#Losing my mind: Trying to use FileStream.WriteAsync(), without allocating extra memory.

1 messages · Page 1 of 1 (latest)

unique sequoia
#

I have one simple goal in life: To write an array of unmanaged structs (T[]) to disc, asyncrounously, without making uneccessary, new allocations.

I can get a ReadonlySpan<T> from my T[]. And I can use MemoryMarshal.AsBytes() to turn that into a ReadonlySpan<byte>.

But...Span can't be used in async methods. Which is why Filestream.WriteAsync() only accepts ReadonlyMemory<byte>, instead.

But...To my knowledge, there's no way to convert from Span<T> to Memory<T>.

And if I try to use Memory<T> instead of Span<T> from the start, I'm also stuck. Because - to my knowledge - there's so way to convert from ReadonlyMemory<T> to ReadonlyMemory<byte> (like you can with MemoryMarshal.ToBytes() and Span<T>).

So...I'm stuck. I cannot figure out any way to take that T[] and write it to disc, without first copying it to a new byte[], using Buffer.BlockCopy() (which is what I'm trying to avoid).

Is there any way to do what I'm trying to do? I started off, assuming that this would be a very common situation - surely all games aren't making unnecessary copies of every struct, before writing it to disc...right?

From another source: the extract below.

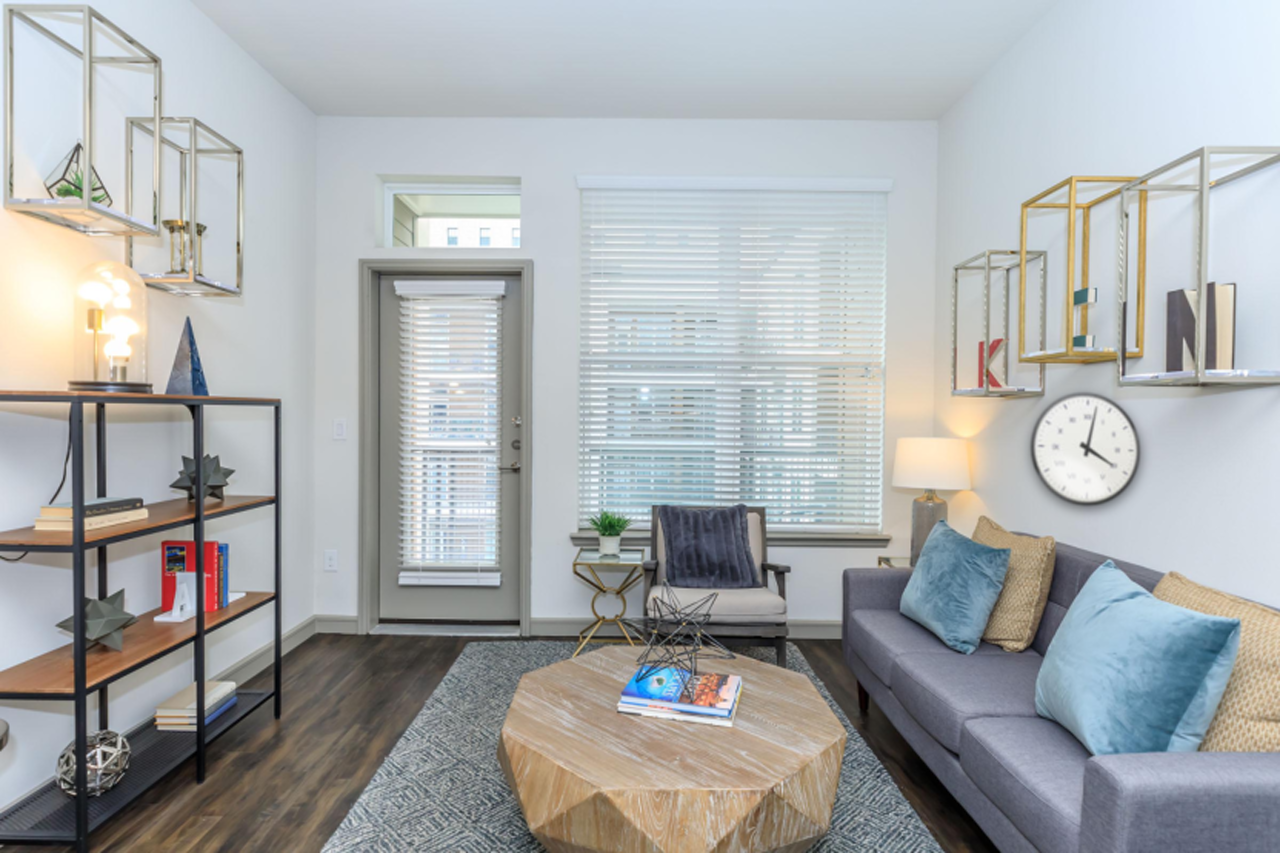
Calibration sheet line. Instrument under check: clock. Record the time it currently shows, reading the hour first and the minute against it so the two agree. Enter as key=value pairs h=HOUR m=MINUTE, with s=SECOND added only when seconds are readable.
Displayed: h=4 m=2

I don't have much hair left to pull out, folks. Please help, if you have advice. 🙂 Thank you!

lilac current
#

Not many unity games care about it. The cost of allocating a bit of memory might not be that great.
And if it is, they might have a preallocated array/buffer ready that they reuse, so they just copy the data into it.
You can't always expect to be able to reuse the same memory block as different types, especially in a managed language like C#.

#

Also, maybe you could pass your array to the async method, which in turn passes it to a sync method, which then extracts a span from it and saves to disk.

#

Assuming you're trying to run it on a background thread, that should probably work.

unique sequoia
#

But isn’t the whole point of awaiting FileStream.WriteAsync() that it will release the thread back to the pool while the writing occurs?

#

If I’m calling FileStream.Write() (non async) there’s none of that benefit - even if I’m calling it from a background thread.

lilac current
unique sequoia
#

Please correct me if I’m wrong, but I think that may be incorrect.

Calling FileStream.Write() from a background thread will perform the IO operation synchronously on the thread.

But awaiting FileStream.WriteAsync() should work differently. It should release the background thread almost immediately, while the IO operation is carried out on the device. That released background thread will be returned to the threadpool, and can be used for other work while that writing is in progress. When it’s done, a new thread will be claimed from the pool to do the continuing work of the async method.

If you’re doing multiple reads or writes at the same time, async can be noticeably faster.

lilac current
# unique sequoia Please correct me if I’m wrong, but I think that may be incorrect. Calling File...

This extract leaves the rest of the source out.